*** DOCUMENT EXTRACT Section Begins ***
The Birthday Problem

How many people needed in a room for a >50% chance that at least two share a birthday? Counter-intuitively, only 23. With 23 people, P(no match) = 365/365 × 364/365 × … × 343/365 ≈ 0.493, so P(match) ≈ 0.507 > 0.5.

This is a classic “at least one” problem solved by computing 1 − P(none).

Permutations with Repeated Elements

How many distinct arrangements of the letters in “STATISTICS”? Total letters = 10, with repeats: S appears 3 times, T appears 3 times, I appears 3 times, A appears 1 time.

• Number of arrangements = 10! / (3! × 3! × 3! × 1!) = 168,168.

Circular Arrangements

Number of ways to arrange n distinct objects in a circle = (n − 1)! (fix one object as reference and arrange the rest relative to it).

At a round table with 6 people, how many seatings? (6 − 1)! = 120. However, arrangements that are rotations of each other are identical; reflections are different unless the table is unlabelled and symmetric.

The Binomial Distribution

For n independent trials, each with probability p of success: P(X = k) = nCk × p^k × (1 − p)^(n − k).

A biased coin has P(heads) = 0.6. Tossed 5 times, P(exactly 3 heads) = 5C3 × (0.6)³ × (0.4)² = 10 × 0.216 × 0.16 = 0.3456.

Expected value E(X) = np = 5 × 0.6 = 3 heads.
*** DOCUMENT EXTRACT Section Ends ***
*** EXTRACTED ENTRIES Section Begins ***
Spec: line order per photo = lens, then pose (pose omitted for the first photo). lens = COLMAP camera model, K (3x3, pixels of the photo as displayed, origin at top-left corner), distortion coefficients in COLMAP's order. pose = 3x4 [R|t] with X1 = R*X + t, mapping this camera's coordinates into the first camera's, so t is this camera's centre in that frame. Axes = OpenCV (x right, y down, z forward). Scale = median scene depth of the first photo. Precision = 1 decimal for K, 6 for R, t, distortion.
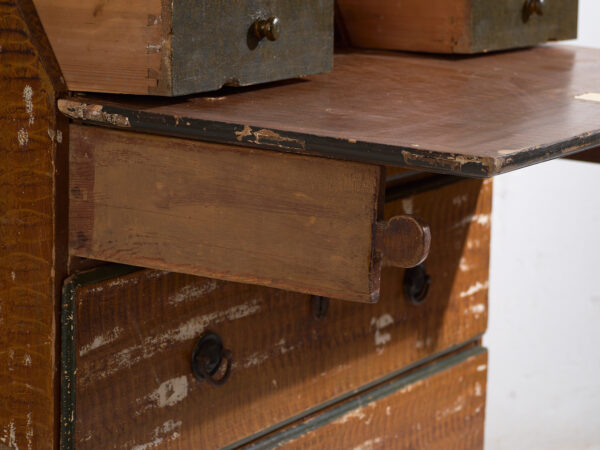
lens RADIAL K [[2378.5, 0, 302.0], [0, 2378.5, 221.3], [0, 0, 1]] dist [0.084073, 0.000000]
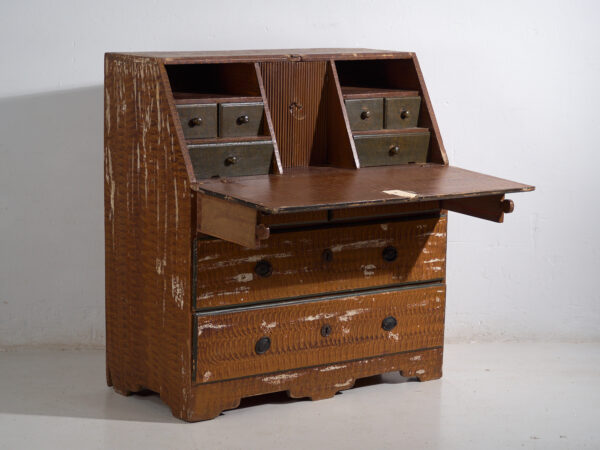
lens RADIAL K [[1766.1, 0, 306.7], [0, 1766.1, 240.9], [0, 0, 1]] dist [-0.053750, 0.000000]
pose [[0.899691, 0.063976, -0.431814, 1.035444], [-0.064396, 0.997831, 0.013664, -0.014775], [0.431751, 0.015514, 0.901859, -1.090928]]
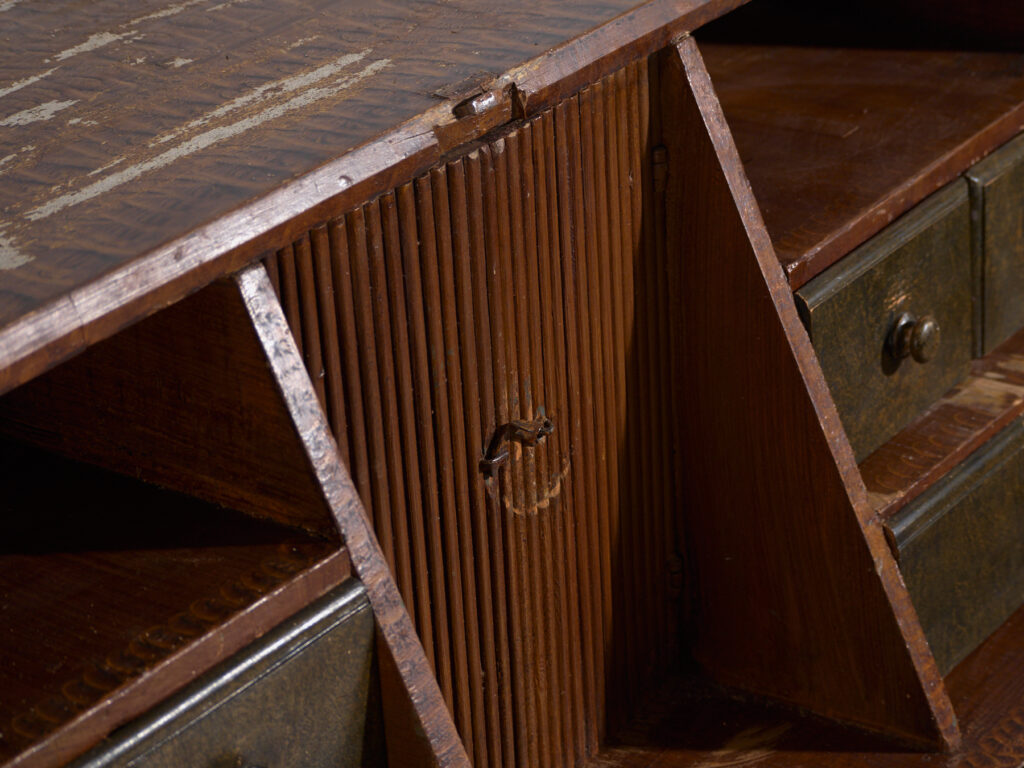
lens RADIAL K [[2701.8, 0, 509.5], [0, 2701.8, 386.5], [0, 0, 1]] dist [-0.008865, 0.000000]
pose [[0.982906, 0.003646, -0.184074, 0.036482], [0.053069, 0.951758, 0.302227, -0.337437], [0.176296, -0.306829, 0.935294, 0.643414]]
*** EXTRACTED ENTRIES Section Ends ***
Please transcribe the probability text word for word, starting with "This is a classic" and going on through "appears 1 time.".

* **REPLY TO THE EXERCISE**:
This is a classic “at least one” problem solved by computing 1 − P(none).

Permutations with Repeated Elements

How many distinct arrangements of the letters in “STATISTICS”? Total letters = 10, with repeats: S appears 3 times, T appears 3 times, I appears 3 times, A appears 1 time.